Не будь философия изначально критичным типом знания и не обладай она поэтому действительным творческим, эвристическим потенциалом для других наук, она, наверное, не притягивала бы к себе такое внимание и не провоцировала бы наделение ее функциями, не вытекающими из ее собственного, внутреннего существа.)
Философия изначально критична в качестве собственно философского дискурса, и эта ее критичность связана с исходным вопросом - чем по самому своему существу является философия. Философия изначально критична по своим исходным интенциям, способам и средствам работы. Она критична даже тогда, когда сама не эксплицирует эту свою критику на какие-либо конкретные социальные или межличностные отношения, на какие-либо конкретные социальные практики и т.п.
[149]
Вдумаемся, к примеру, в кантовское: человек должен быть не средством, но целью.
Философу не обязательно писать о соседе, ближнем, разбирать какой-то конкретный их поступок в отношении Другого. Ему не обязательно поименно называть тех, кто нарушает это этическое, философское правило, не обязательно критиковать конкретный социальный или повседневный опыт.

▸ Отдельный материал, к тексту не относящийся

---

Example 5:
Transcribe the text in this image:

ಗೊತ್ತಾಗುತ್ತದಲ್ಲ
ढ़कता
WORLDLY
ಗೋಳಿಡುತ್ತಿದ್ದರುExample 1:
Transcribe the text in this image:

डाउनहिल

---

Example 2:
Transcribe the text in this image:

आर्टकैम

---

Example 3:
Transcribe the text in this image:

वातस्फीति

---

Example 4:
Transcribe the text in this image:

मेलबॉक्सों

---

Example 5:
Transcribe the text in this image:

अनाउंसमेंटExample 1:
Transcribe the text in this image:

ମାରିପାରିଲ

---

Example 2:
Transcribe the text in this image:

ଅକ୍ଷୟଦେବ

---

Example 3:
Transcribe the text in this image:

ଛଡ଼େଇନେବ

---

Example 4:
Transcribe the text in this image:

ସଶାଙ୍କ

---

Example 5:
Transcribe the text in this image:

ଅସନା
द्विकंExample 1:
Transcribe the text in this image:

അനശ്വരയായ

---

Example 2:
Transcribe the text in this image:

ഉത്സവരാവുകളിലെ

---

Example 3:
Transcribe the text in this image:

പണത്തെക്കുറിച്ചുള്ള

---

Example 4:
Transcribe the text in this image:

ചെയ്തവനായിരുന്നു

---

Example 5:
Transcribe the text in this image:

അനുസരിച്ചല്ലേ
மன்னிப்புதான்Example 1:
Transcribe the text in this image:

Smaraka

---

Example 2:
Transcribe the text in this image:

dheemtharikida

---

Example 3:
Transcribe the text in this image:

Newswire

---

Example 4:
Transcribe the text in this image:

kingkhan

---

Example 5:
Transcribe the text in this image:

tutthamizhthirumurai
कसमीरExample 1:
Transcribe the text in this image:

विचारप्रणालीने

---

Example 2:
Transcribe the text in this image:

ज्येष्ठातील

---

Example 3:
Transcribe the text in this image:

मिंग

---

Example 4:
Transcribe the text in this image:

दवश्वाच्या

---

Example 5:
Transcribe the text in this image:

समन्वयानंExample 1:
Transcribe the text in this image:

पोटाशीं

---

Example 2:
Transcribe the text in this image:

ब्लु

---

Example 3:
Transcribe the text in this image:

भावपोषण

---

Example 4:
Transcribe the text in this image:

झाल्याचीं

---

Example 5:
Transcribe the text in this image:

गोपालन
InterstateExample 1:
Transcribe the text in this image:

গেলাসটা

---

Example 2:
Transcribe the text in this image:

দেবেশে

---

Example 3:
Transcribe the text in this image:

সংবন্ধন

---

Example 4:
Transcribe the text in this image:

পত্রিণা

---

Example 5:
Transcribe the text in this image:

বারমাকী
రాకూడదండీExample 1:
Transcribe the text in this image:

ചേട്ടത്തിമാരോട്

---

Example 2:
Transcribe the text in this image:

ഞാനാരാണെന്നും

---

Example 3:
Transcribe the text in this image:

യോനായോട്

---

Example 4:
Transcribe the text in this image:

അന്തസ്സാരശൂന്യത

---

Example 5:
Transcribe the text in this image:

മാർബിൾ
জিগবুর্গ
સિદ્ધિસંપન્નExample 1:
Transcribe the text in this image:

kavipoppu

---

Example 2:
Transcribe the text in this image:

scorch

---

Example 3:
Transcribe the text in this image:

Философствовать - значит говорить в своем языке, по своим правилам и преследуя собственные цели, хотя говоримое философом на его собственном языке, языке абстракций, "конструктов" (Ж. Делез) оказывается глубинным, внутренним образом "причастным" к единичным конкретным опытам и социальных, и межличностных отношений, к единичным человеческим состояниям, актам и переживаниям.
Оно - о них и, в своем вечном стремлении к совершенству, чаще всего против них, проясняя им самих себя, выявляя их неудачи и "сбои". Будучи знанием сущностным, оно есть их самосознание. И хотя это - самосознание, выполняемое не ими самими, оно все же выполняется не чужим им чужаком. (Здесь, заметим мимоходом, обозначенная нами ранее проблема общего "жизненного пространства" философии и жизни, общего жизненного опыта способна развертываться для нас и в своем другом ракурсе, а именно как глубинное присутствие, участность, причастность мыслящего к осмысляемому, без чего акт мышления не может состояться.)
Или вспомним сартровское "у человека нет алиби" - утверждение, приходящее в противоречие и с достоверностями повседневного опыта человека, и с юридической позицией, но сохраняющее свою собственную критическую "заряженность" и свое собственное поле интеллигибельности и достоверности. Сохраняющее именно в той мере, в какой - создающее его. И Сартру, чтобы выдвигать это утверждение, вовсе не обязательно обращаться к конкретным ситуациям и к конкретным человеческим действиям.